Robeco Institutional Assel Management, an asset manager, declared that of all the countries around the world, Australia has a “particularly high risk profile” and that it needs pressure to transition away from fossil fuels.
Now it should be noted that Australia is a huge country, and it would be totally possible for them to power the whole country, during the day from solar – there is much largely empty space in Australia. Indeed, if it has a similar effect to large solar farms in the Sahara, it could help Australia grow food in places currently unsuitable.
Robeco has publicly stated that it has little faith in the technology route that Australia wishes to rely on. This is frankly about time. The rubbish that Australia has been spouting on global warming for decades has never made sense.
It is unfortunately true, that the current government in Australia sees its fossil fuel companies as essential to its future prosperity. The fact that as other countries emissions fall and move to renewables, regardless of Australia’s choices there will increasingly be no one to sell fossil fuels too.
It was particularly notable, that both government and fossil fuel leaders took swipes at environmentalists stating ” we are the innovators and the doers, while our opponents are the naysayers”. How they can say this, having metaphorically put their head in the sand for decades over this issue, and with environmentalists having set up the means to power the world cleanly, I do not know.

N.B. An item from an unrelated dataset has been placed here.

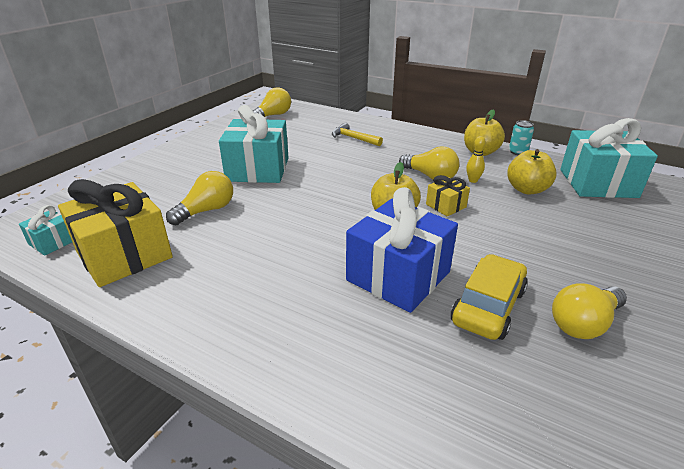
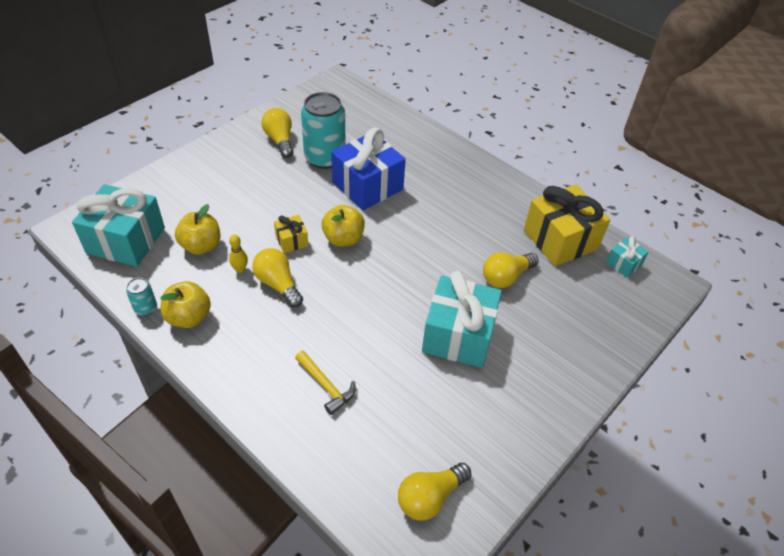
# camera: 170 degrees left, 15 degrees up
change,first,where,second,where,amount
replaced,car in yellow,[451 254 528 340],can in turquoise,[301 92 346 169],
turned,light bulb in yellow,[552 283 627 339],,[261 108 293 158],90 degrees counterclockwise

Australian households use on average roughly 18 kwh per day. Assuming 10 million households in the country, they need 180 million kwh per day. One square mile of solar produces roughly 1 million kwh per day. Therefore in order to power the country Australia would need 180 square miles. Australia covers over 3 million square miles, so assuming with the need for electric transport despite increasing efficiency the demand increases by 40% that still requires 300 square miles of solar in a country of 3 million square miles or one square mile in every 10,000. You would also need very large amounts of power saving – batteries of some kind.
However what is clear, is that Australia is more capable than most countries on the planet to go fully green, unfortunately the government is determined to ignore the sense in this.
Hopefully there will be a change in views in the next few years. Around the world it has become increasingly clear that it is cheaper to make power through renewables even placed against already built powerplants.